Well. Have you discussed this with them? What have you said? And how did they react? What do you want to happen, what change do you want to see? What is it that frustrates you? I think you will have to make that clear to yourself first.

Now, story/speculation time: The behavior you describe here seems to indicate that the other person is indeed upset about something in their relationship with you. It seems like they want something from it that they are not making clear for fear of rejection, and they think you owe it to them to give them whatever it is because friends.

If they can't express their needs but can't handle them not being met either, and they are somehow ashamed of who they are enough to want to hide it between a more 'impressing' front of stoicism, and if you are as important to them as they say you are (for whatever reason), they are going to have a hard time being in your company on account of all that inner conflict going on.

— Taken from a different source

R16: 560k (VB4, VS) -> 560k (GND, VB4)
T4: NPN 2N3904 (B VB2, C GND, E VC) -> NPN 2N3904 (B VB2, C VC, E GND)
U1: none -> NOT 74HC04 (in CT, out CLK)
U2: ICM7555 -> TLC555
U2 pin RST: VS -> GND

I'm not sure there is a lot you can do for them in except try as hard as you can to be honest and respectful about what behavior you'll accept and what you won't, and stick to that. You can still be there for them, but no longer accept some things they do, for whatever reason they may invoke. Don't make excuses for them and don't accept any either. This is pretty advanced communications, so you'll have to be assertive and maybe use non violent communication techniques. Yet be blunt if you have to because this kind of toxic relationship can be draining.

You taking some distance may even be what the other person needs to learn that they must create their own sense of validation and not bribe/blackmail other people into validating them.

Good luck, hope it works out, much love!